After comprehensive screening of over 5800 antigens, we describe 23 potential new diagnostic antigens in RA and 13 for seronegative, early RA. As both currently used diagnostic antibodies (e.g. RF and ACPA antibodies) are involved in the pathogenesis of RA [4], it is interesting to speculate which functionalities the newly identified antigenic targets may have, as this might open up new fields of research into the pathogenesis of RA.

Some of the antigens found have previously been linked to RA. Of the three antigens identified in all groups, increased levels of insulin-like growth factor binding protein 2 (IGFBP2) were found in sera from patients with RA, and these correlate with CRP levels and were speculated to contribute to catabolic states in RA [23]. Heterogeneous nuclear ribonucleoprotein A1 (HNRNPA1) has previously been associated with RA, systemic lupus erythematosus and mixed connective tissue diseases and other rheumatic diseases [15]. A clear connection between N-acetylglucosamine-1-phosphate transferase (GNPTG) and RA is so far unrecognized.

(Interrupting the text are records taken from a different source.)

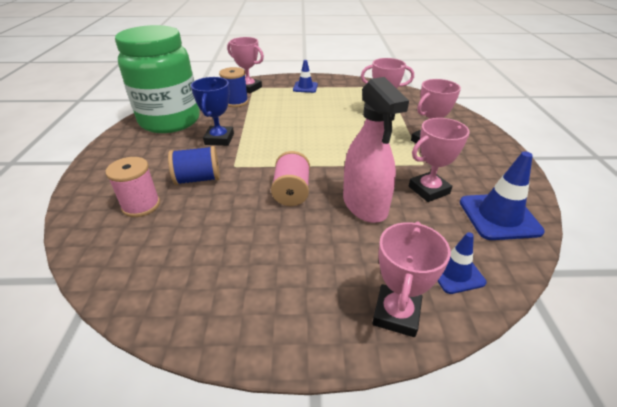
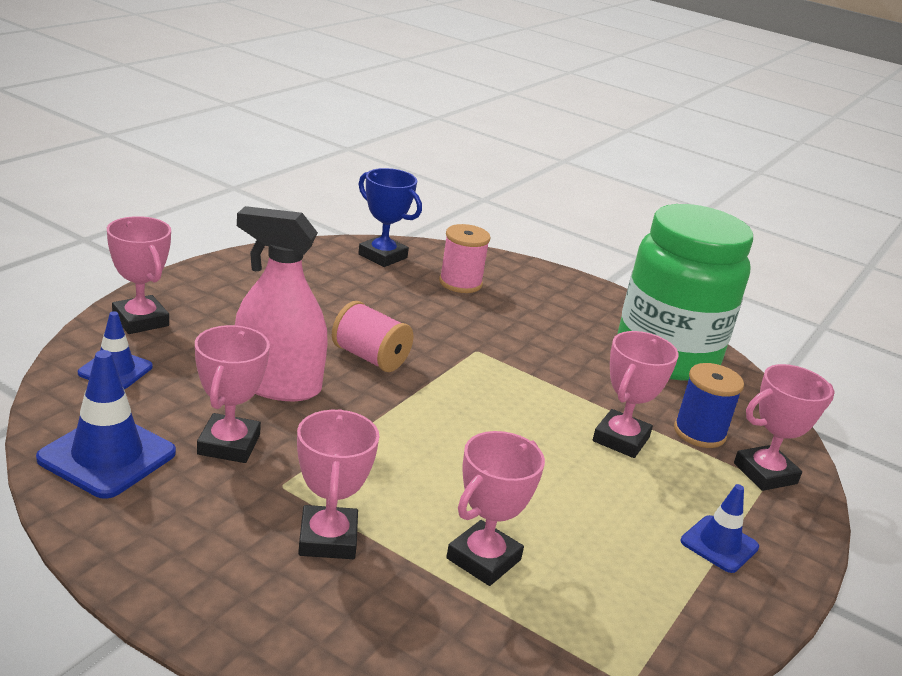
camera: 120 degrees right, 10 degrees down
blue spool [168,146,220,185] -> none
blue trophy [191,77,234,146] -> blue trophy moved to [358,168,422,267]
none -> pink trophy [593,331,679,458]

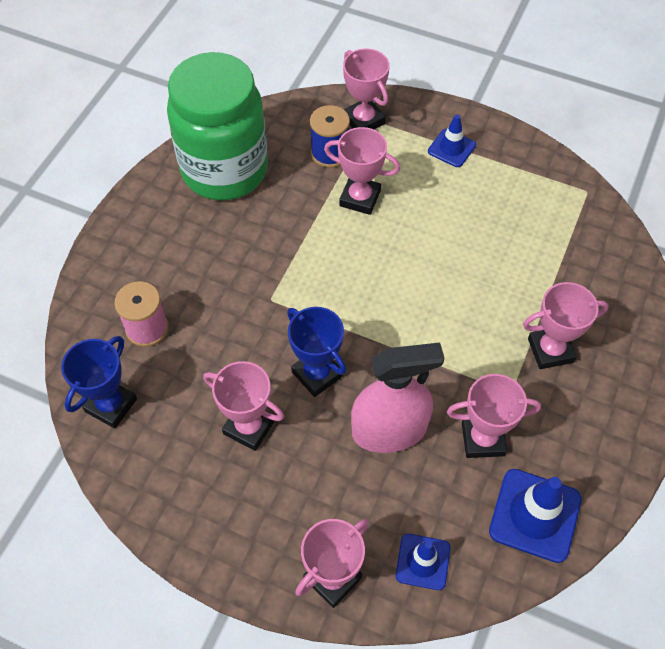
camera: 95 degrees left, 30 degrees up
pink spray bottle [235,206,328,401] -> pink spray bottle turned 105 degrees counterclockwise [351,343,444,453]
pink spool [332,301,414,372] -> blue trophy [287,307,346,397]
pink trophy [446,431,545,586] -> pink trophy moved to [203,361,284,451]

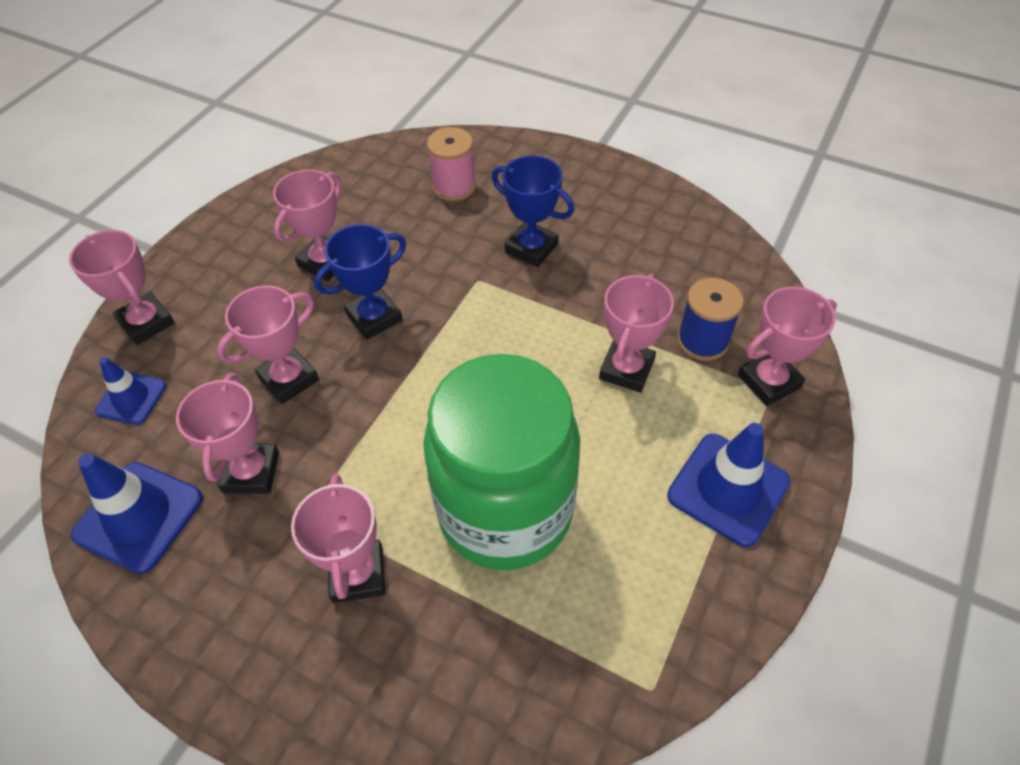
camera: 95 degrees right, 5 degrees down
blue trophy [61,336,137,428] -> blue trophy moved to [492,156,574,267]
green jar [167,52,268,201] -> green jar moved to [423,354,580,570]
pink spray bottle [351,343,444,453] -> pink trophy [217,285,319,404]
blue traffic cone [428,115,476,167] -> blue traffic cone [667,423,791,547], size x1.63

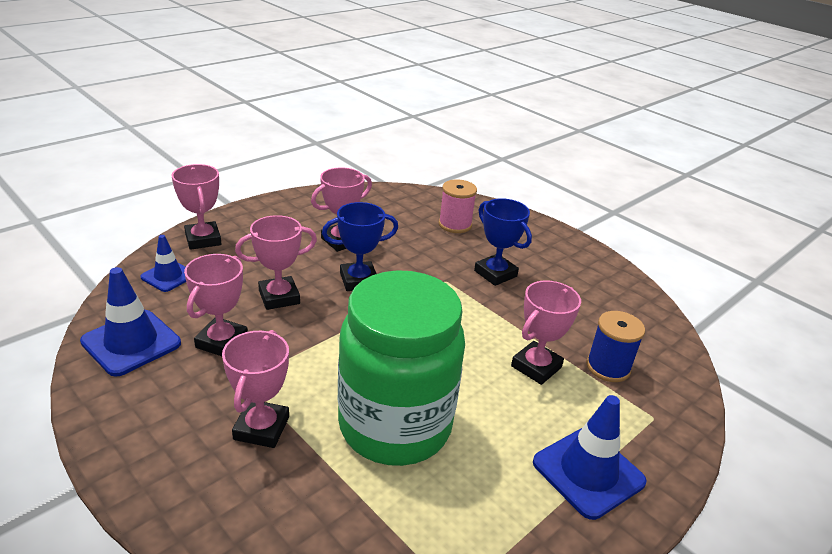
camera: 15 degrees right, 20 degrees down
pink trophy [738,287,837,406] -> none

Of the antigens identified specifically in seronegative cohorts, a pathophysiological connection to actin beta (ACTB) is conclusive: autoreactive citrullinated epitopes of beta actin have been identified in synovial fluid in RA [24]. Moreover, pharmacological inhibition of actin cytoskeleton dynamics influences the pathogenicity of fibroblasts in arthritis [25]. A testable hypothesis would thus be that autoantibodies to beta actin might alter the cytoskeleton assembly and functionality of synovial fibroblasts towards an RA phenotype. Further, plasma kallikrein (antibodies to the beta subunit (KLKB1) were identified) is part of a cascade that results in the activation of bradykinins, which are considered to be potent inflammatory mediators with relevance in arthritis [26].

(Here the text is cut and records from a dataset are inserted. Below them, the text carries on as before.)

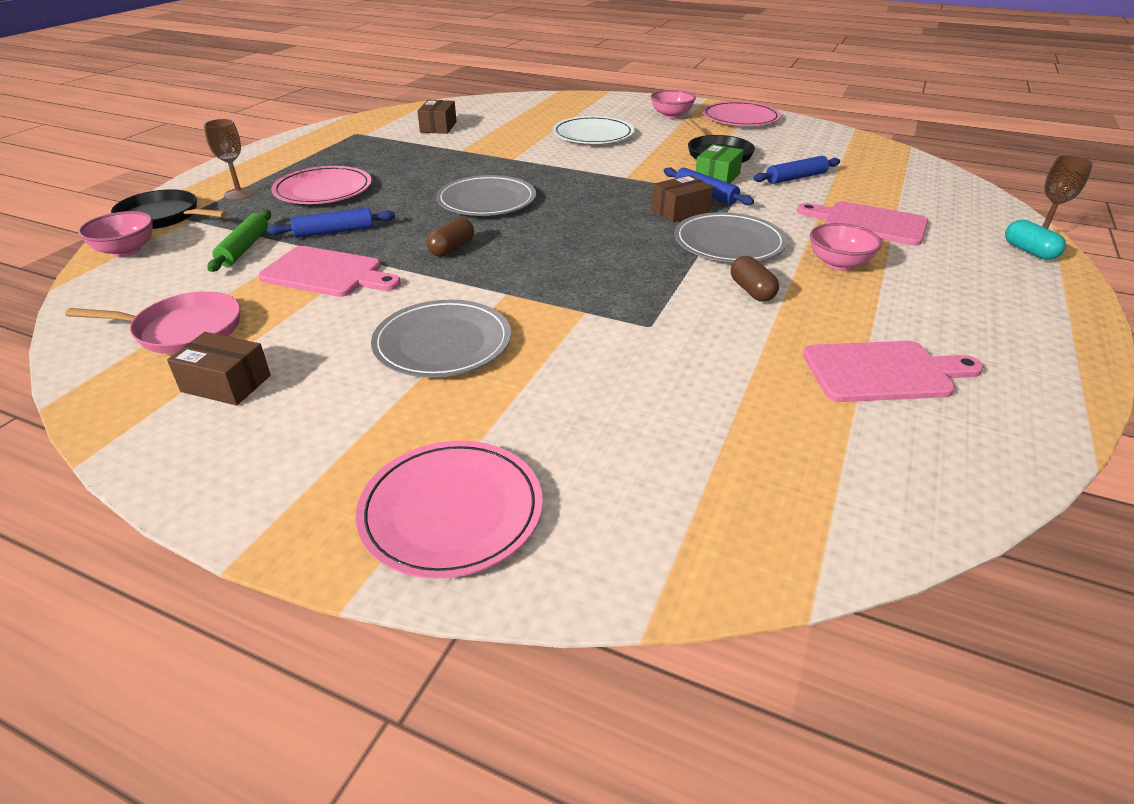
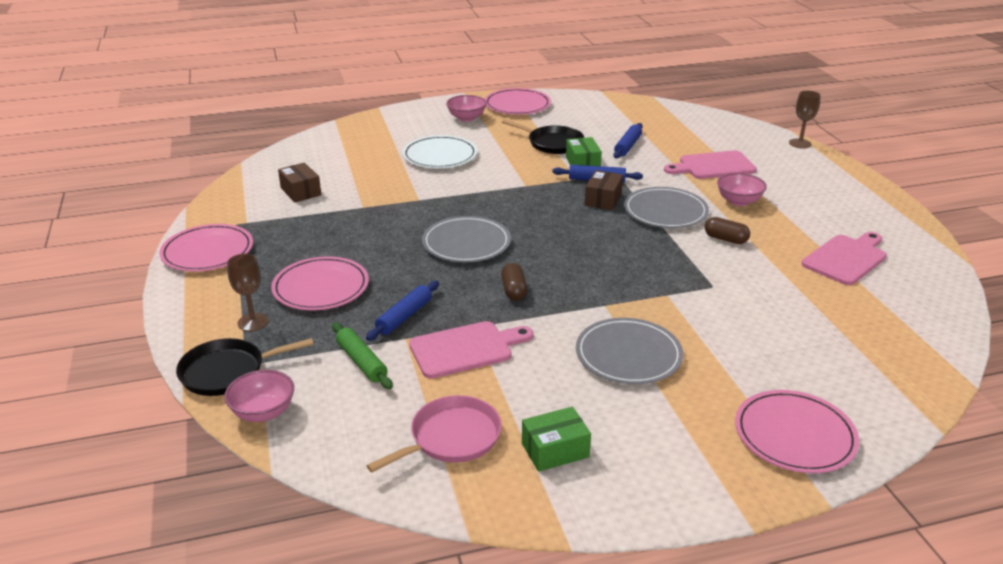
camera: 40 degrees left, 5 degrees down
brown box [167,332,271,406] -> green box [522,406,591,472]
turquoise capsule [1005,220,1066,260] -> none
none -> pink plate [159,224,253,272]

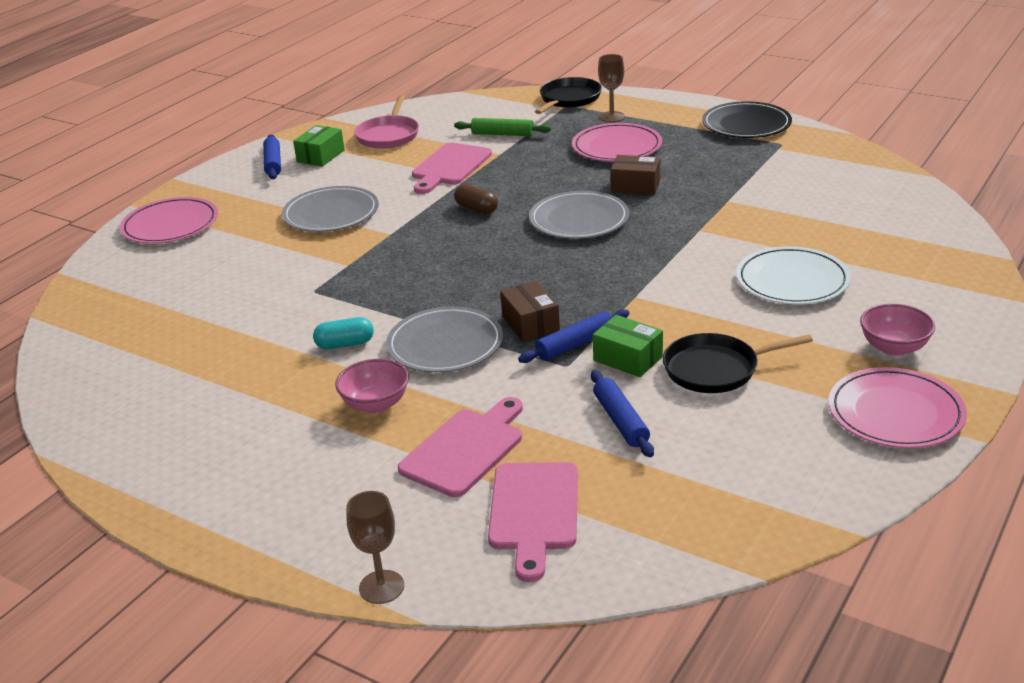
camera: 140 degrees right, 0 degrees up
pink plate [159,224,253,272] -> black plate [702,101,792,138]
pink bowl [224,370,294,422] -> none
brown box [278,163,321,202] -> brown box moved to [611,155,660,195]
blue rolling pin [366,281,439,341] -> blue rolling pin moved to [263,134,281,179]
brown capsule [705,217,750,244] -> turquoise capsule [313,317,374,349]
pink cutting board [802,232,887,285] -> pink cutting board moved to [488,462,578,582]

Of the intersecting antigens identified in the mixed cohorts A and B, gelsolin (GSN) was recently identified as a promising urinary biomarker for RA [27]. Increased levels of apolipoprotein A4 (APOA4) have been identified in sera from patients with RA using a proteomic approach [28]. Decreased levels of proline-rich acidic proteins have been identified in patients with RA reporting oral sicca symptoms [29]. The roles of the respective antibodies, like PRAP1-antibodies, have not been investigated in this regard so far. Moreover, dynactin 1 (DCTN1) has been shown to be an integral part of osteoclast formation and function [30]. Finally, even though antibodies to SSB are a hallmark of Sjögren’s syndrome, these antibodies are also found in RA [31].

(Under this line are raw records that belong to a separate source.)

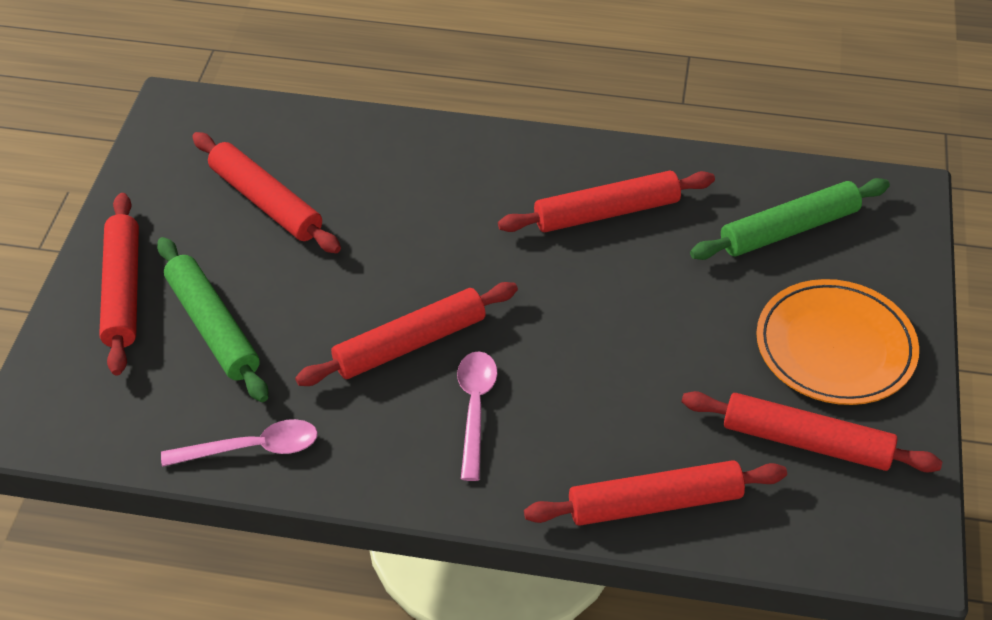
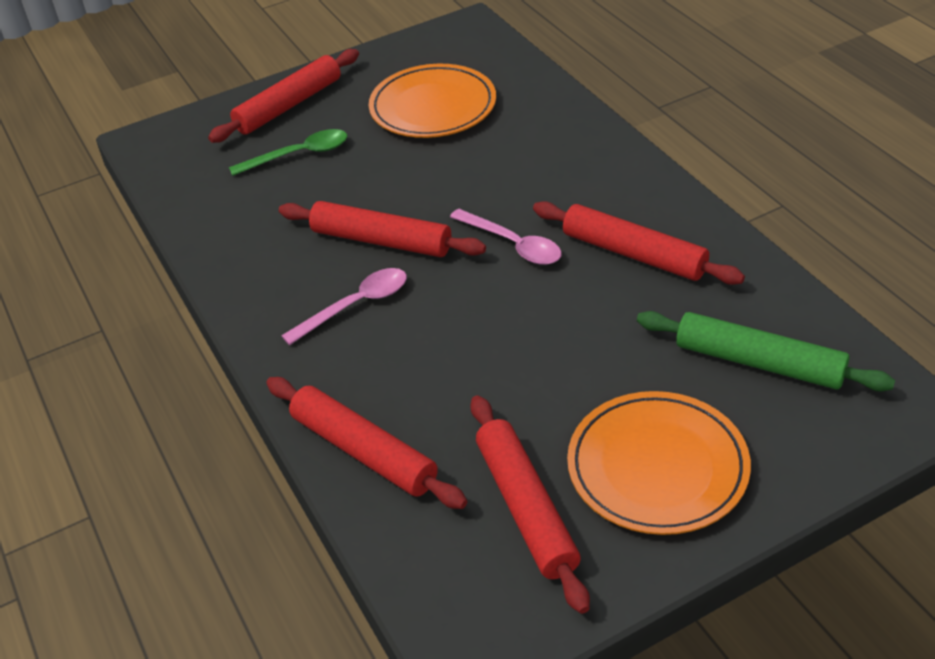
camera: 55 degrees right, 5 degrees down
green rolling pin [157,237,268,402] -> green spoon [229,129,347,176]
pink spoon [161,419,318,467] -> pink spoon moved to [450,209,562,265]
red rolling pin [192,132,341,253] -> orange plate [369,64,496,138]

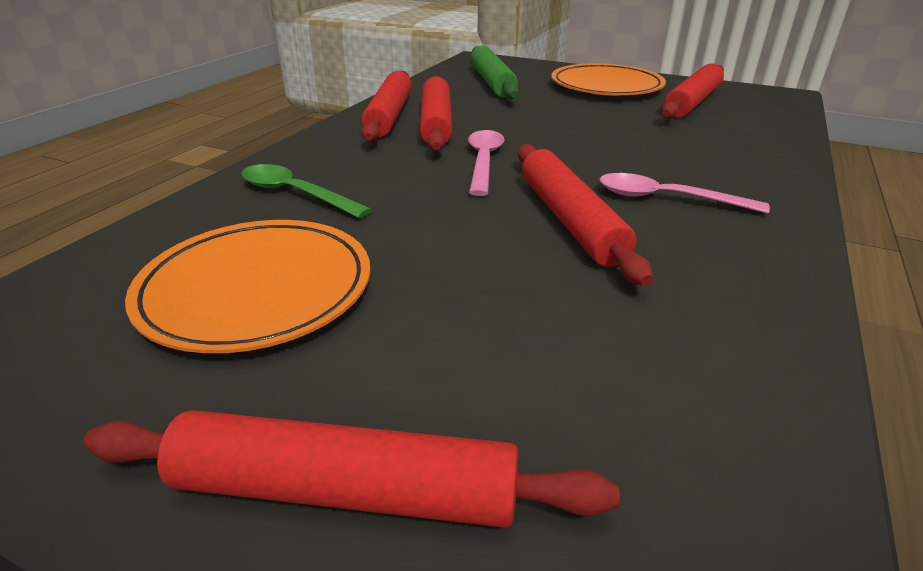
camera: 130 degrees left, 10 degrees down
green spoon [229,129,347,176] -> green spoon moved to [242,164,372,218]
red rolling pin [266,377,467,509] -> red rolling pin moved to [361,71,412,142]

The identified antibodies to these known targets deserve further functional studies to determine their potential role in the pathogenesis of RA. Of note, most of the antigenic targets identified have not been thoroughly investigated in the context of RA and may thus open up new fields of research. Future studies will adopt the challenge of large-scale screening for post-translationally modified antigens, and to assess the individual performance of the retrieved candidates.


Comprehensive sequential autoantibody profiling revealed novel, highly interesting, IgG-autoantibodies for future diagnostic assay development and pathophysiological research, especially in seronegative RA.